Honeycutt cried out sharply at that.

"You know I wouldn't durst! With the world full of robbers that would be after me like hounds runnin' down a rabbit. I won't go; you cain't make me. No man cain't."

King's patience deserted him.

"I am not going to make you do anything. Further, I am not going to put in any more time on you. I have offered to pay you three thousand dollars for what you know—and there is the very strong likelihood that you don't know a bit more than I do——"

"Don't know!" shrieked Honeycutt. "Wasn't I a boy grown when the dyin', delerious man stumbled in on the camp? Didn't I hear him talk an' didn't I see what he had in his fist? Wasn't I settin' right side by side with Gus Ingle when that happened? Wouldn't I of been one to go, if it hadn't of been that I had a big knife-cut in my side you could of shoved a cat in—give to me by a slant-eyed cuss name of Baldy Winch. Didn't I watch 'em go, the whole seven of 'em, Baldy Winch, rot him, jeerin' at me an' me swearin' I'd get him yet, him an' Gus Ingle an' Preacher Ellson an' the first Brodie an' Jimmy Kelp an' Manny Howard an' the Italian? Wasn't I there?" He was almost incoherent.

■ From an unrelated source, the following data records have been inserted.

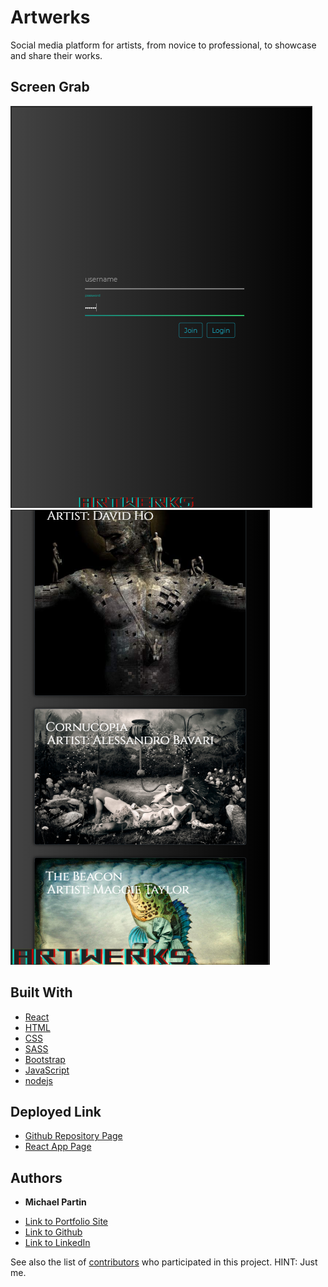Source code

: # Artwerks
Social media platform for artists, from novice to professional, to showcase and share their works.


## Screen Grab 

![site](assets/readme1.PNG)
![site](assets/readme2.PNG)

## Built With

* [React](https://reactjs.org)
* [HTML](https://developer.mozilla.org/en-US/docs/Web/HTML)
* [CSS](https://developer.mozilla.org/en-US/docs/Web/CSS)
* [SASS](https://sass-lang.com)
* [Bootstrap](https://getbootstrap.com)
* [JavaScript](https://javascript.com)
* [nodejs](https://nodejs.com)


## Deployed Link

* [Github Repository Page](https://github.com/rev1311/arterwks)
* [React App Page](https://rev1311.github.io/artwerks)


## Authors

* **Michael Partin** 

- [Link to Portfolio Site](https://rev1311.github.io/react-portfolio/)
- [Link to Github](https://github.com/rev1311)
- [Link to LinkedIn](https://linkedin.com/in/michael-partin)

See also the list of [contributors](https://github.com/your/project/contributors) who participated in this project. HINT: Just me.




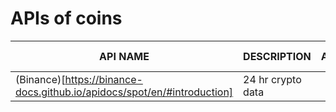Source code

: # APIs of coins
|**API NAME**| **DESCRIPTION** |	**AUTH** | **REQUIREMENTS** |	**SAMPLE URL**|
|---|---|---|---|---|
|(Binance)[https://binance-docs.github.io/apidocs/spot/en/#introduction]| 24 hr crypto data |
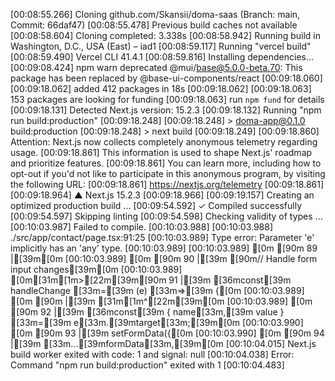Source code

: [00:08:55.266] Cloning github.com/Skansii/doma-saas (Branch: main, Commit: 66daf47)
[00:08:55.478] Previous build caches not available
[00:08:58.604] Cloning completed: 3.338s
[00:08:58.942] Running build in Washington, D.C., USA (East) – iad1
[00:08:59.117] Running "vercel build"
[00:08:59.490] Vercel CLI 41.4.1
[00:08:59.816] Installing dependencies...
[00:09:08.424] npm warn deprecated @mui/base@5.0.0-beta.70: This package has been replaced by @base-ui-components/react
[00:09:18.060] 
[00:09:18.062] added 412 packages in 18s
[00:09:18.062] 
[00:09:18.063] 153 packages are looking for funding
[00:09:18.063]   run `npm fund` for details
[00:09:18.131] Detected Next.js version: 15.2.3
[00:09:18.132] Running "npm run build:production"
[00:09:18.248] 
[00:09:18.248] > doma-app@0.1.0 build:production
[00:09:18.248] > next build
[00:09:18.249] 
[00:09:18.860] Attention: Next.js now collects completely anonymous telemetry regarding usage.
[00:09:18.861] This information is used to shape Next.js' roadmap and prioritize features.
[00:09:18.861] You can learn more, including how to opt-out if you'd not like to participate in this anonymous program, by visiting the following URL:
[00:09:18.861] https://nextjs.org/telemetry
[00:09:18.861] 
[00:09:18.964]    ▲ Next.js 15.2.3
[00:09:18.966] 
[00:09:19.157]    Creating an optimized production build ...
[00:09:54.592]  ✓ Compiled successfully
[00:09:54.597]    Skipping linting
[00:09:54.598]    Checking validity of types ...
[00:10:03.987] Failed to compile.
[00:10:03.988] 
[00:10:03.988] ./src/app/contact/page.tsx:91:25
[00:10:03.989] Type error: Parameter 'e' implicitly has an 'any' type.
[00:10:03.989] 
[00:10:03.989] [0m [90m 89 |[39m[0m
[00:10:03.989] [0m [90m 90 |[39m   [90m// Handle form input changes[39m[0m
[00:10:03.989] [0m[31m[1m>[22m[39m[90m 91 |[39m   [36mconst[39m handleChange [33m=[39m (e) [33m=>[39m {[0m
[00:10:03.989] [0m [90m    |[39m                         [31m[1m^[22m[39m[0m
[00:10:03.989] [0m [90m 92 |[39m     [36mconst[39m { name[33m,[39m value } [33m=[39m e[33m.[39mtarget[33m;[39m[0m
[00:10:03.990] [0m [90m 93 |[39m     setFormData({[0m
[00:10:03.990] [0m [90m 94 |[39m       [33m...[39mformData[33m,[39m[0m
[00:10:04.015] Next.js build worker exited with code: 1 and signal: null
[00:10:04.038] Error: Command "npm run build:production" exited with 1
[00:10:04.483]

"Were you?" said King. "And Baldy Winch, the one who knifed you——?"

The sucking old mouth emitted a dry chuckle.

"An' didn't I keep my promise? That very winter after Baldy was the only man to git back. With my side just healin' didn't I make my way through the snow out to where he was——"

"His cabin on Lookout?"

"With an axe I got there! An' him havin' a gun an' pistol an' knife. Phoo! What good did it do him? An' didn't I square with him by takin' what I wanted?"